Another likely driver will have been the potential for uplift in value throughout parts of the Kimberley.
Momentum to explore the significant land and water opportunities in the Kimberley has been building over the past decade, but more recently there has been a surge of interest that probably ties in with the planned delivery of the Northern White Paper (transformation of the north for the good of greater productivity).
“The Kimberley definitely has some significant pockets of development potential and we are aware of several cases where the productivity of pastoral land has been amplified many times over, for example through development for wet season cropping,” HTW said.
“Farming on pastoral land is taking place under the laws governing diversification (see permits under the Land Administration Act 1997 WA). We sight large areas cropped for sorghum at Gogo and Beefwood Park stations in the Fitzroy Crossing District,” it’s September report said.

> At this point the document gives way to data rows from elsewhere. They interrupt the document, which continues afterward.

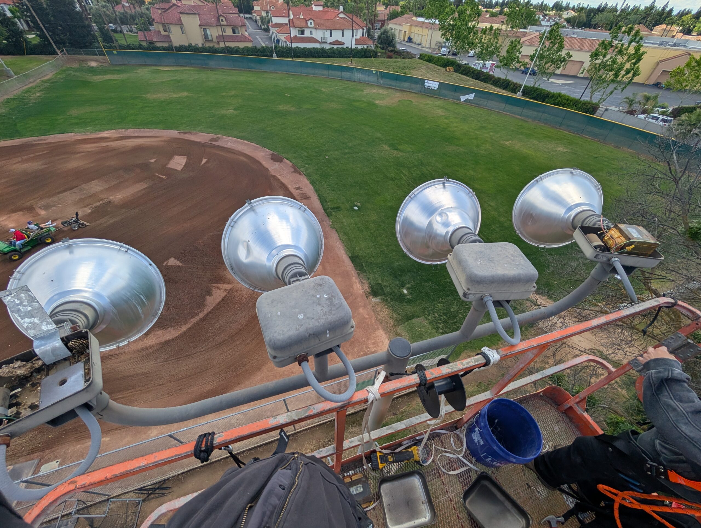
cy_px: 264
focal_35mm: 12
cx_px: 350
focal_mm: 2.02
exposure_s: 1/2786
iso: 56
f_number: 1.7
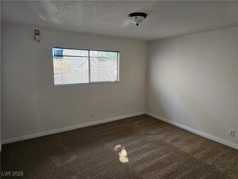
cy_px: 90
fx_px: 158
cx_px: 119
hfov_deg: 73.9
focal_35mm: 23
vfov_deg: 58.9
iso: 400
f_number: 1.7
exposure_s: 1/170
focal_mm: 6.3
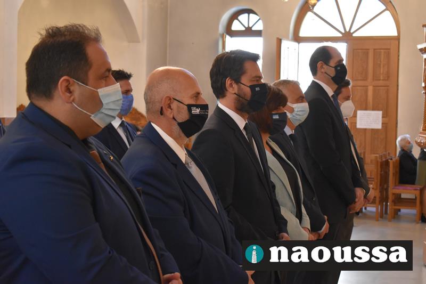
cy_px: 142
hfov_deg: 28.1
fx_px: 852
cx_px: 213
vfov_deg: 18.9
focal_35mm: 72
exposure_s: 1/125
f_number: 5.3
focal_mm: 48
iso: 3200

Gogo has also recently signed a Memorandum of Understanding with the Gooniyandi Aboriginal Corporation (GAC) to investigate possible agricultural developments on the pastoral lease, as well as the real opportunity to discuss land tenure reform.

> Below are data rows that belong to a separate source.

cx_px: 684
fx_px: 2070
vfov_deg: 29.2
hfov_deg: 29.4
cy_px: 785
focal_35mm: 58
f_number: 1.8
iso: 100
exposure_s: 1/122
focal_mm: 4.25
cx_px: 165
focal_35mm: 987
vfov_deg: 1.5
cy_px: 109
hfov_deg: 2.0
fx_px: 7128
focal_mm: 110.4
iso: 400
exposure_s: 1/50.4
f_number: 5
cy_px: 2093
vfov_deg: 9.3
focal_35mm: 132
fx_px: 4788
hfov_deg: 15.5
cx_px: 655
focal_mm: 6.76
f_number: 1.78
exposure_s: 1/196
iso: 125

“This is potentially a game-changer for the region, however the emphasis in the Gogo example needs to be on the apparent good work done between the pastoralists of Gogo and the GAC, with the aim of mutual benefit over the long-term,” HTW said.

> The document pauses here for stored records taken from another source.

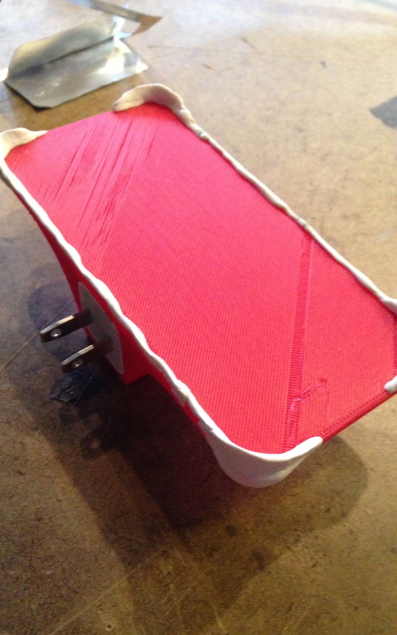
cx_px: 216
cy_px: 320
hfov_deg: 35.3
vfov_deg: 54.0
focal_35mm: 36
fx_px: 623
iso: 500
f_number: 2.4
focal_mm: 4.13
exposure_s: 1/15
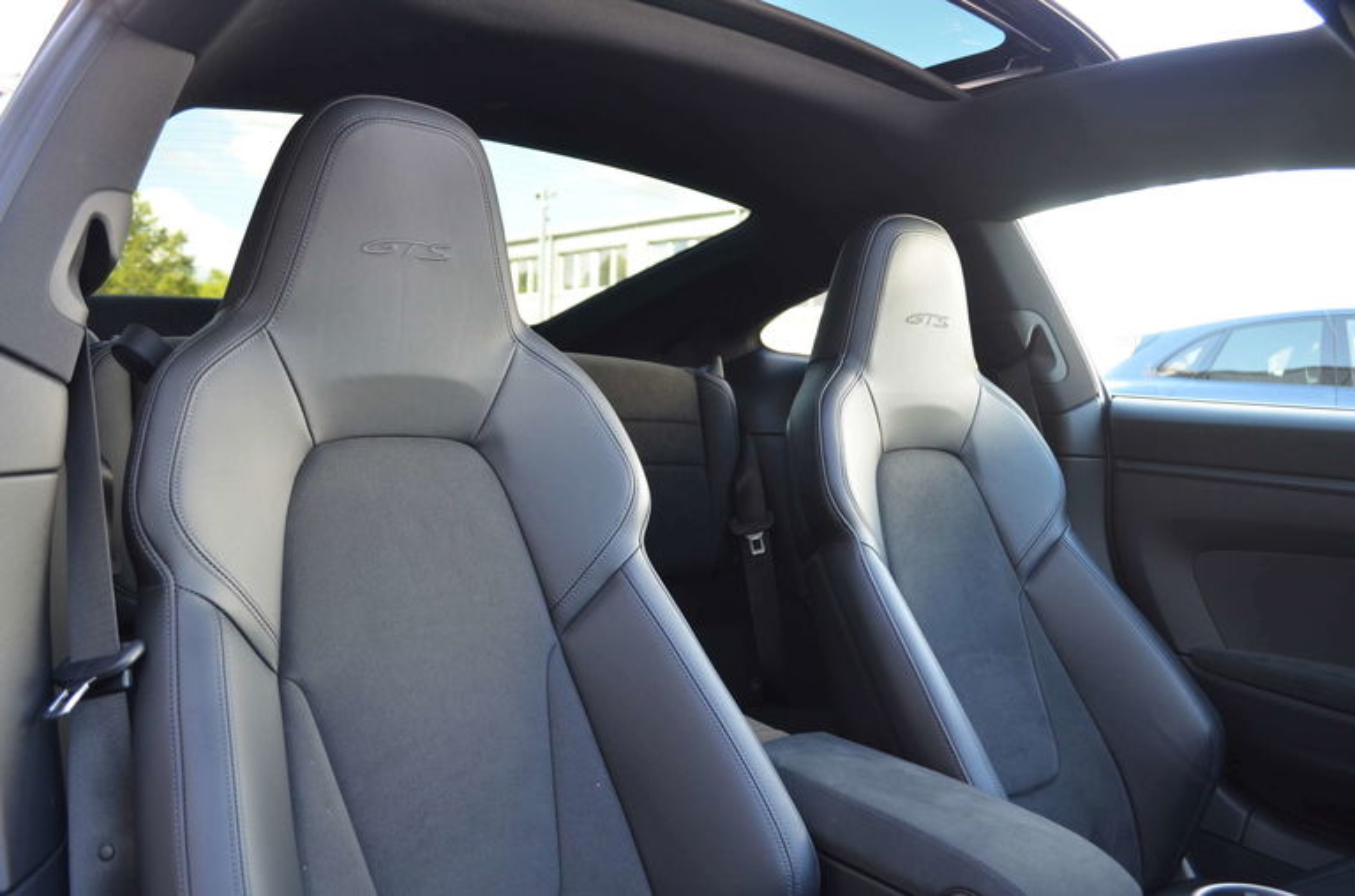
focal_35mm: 30
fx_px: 1126
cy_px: 448
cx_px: 678
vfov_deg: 43.4
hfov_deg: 62.1
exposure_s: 1/60
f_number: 4
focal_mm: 20
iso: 400
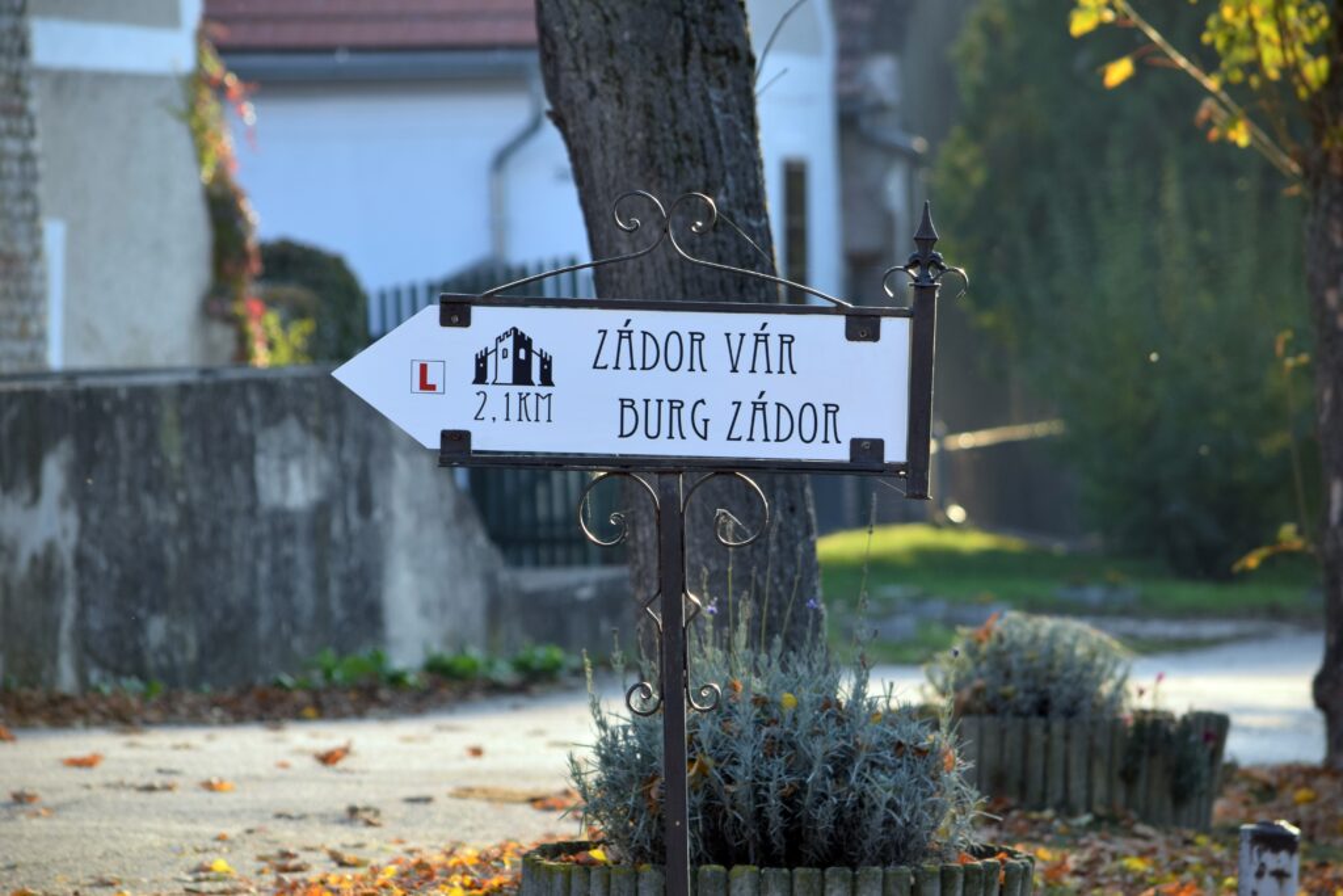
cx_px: 672
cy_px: 448
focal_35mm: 202
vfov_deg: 6.8
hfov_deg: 10.2
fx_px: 7555
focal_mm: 135
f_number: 6.3
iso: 200
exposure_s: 1/250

“There is the potential for more examples of land tenure reform, particularly relating to Native Title issues, if similar successful, win-win negotiations can be achieved with large areas of country required for the Ord River Irrigation Area expansion (WA and NT side of the border).
Meanwhile, back over in the Territory, enquiry remains strong for a broadening range of cattle stations. While medium to large-scale runs (say 15,000 head and up) located anywhere north of Tennant Creek seemed to have been the main items on the wanted-list for a while, now land agents representing the southern half of the Territory are reporting increasing enquiry from a mix of interstate and foreign potential buyers.
Apparently the good rains earlier this year which transformed large areas of the region into valuable grass for agistment cattle (mainly from Queensland) did the job in highlighting once again the time tested benefits of the natural centralian rangelends.
Despite the inevitability of major droughts, if managed sustainably, this region’s pastoral lands are some of the most cost-effective and profitable (dollar per kilogram of beef produced) in the north of the continent.
“Subsequently, we are aware of another two stations in advanced stages of negotiations that will follow on from the sales this year of Aileron, Mount Ebenezer and Derwent/Glen Helen,” HTW said.
South West WA
Confidence continues to increase in Western Australia as rain events and strong commodity prices have strengthened future prospects.
This confidence has now been converted into dollars, with private investment in the northern pastoral regions reaching unprecedented levels with Australian billionaires purchasing stations in the Kimberley and Gascoyne pastoral regions.
This recent investment which is reported to be over $60 million in total is significant in that it indicates a high level of confidence in the future of Australian agriculture and that now is a good time to invest.
It is heartening to see this confidence reinvigorating the industry and this year is likely to see a significant increase in sales activity. It is however likely that purchasers will link land values with production as more emphasis is placed on productive capacity of properties.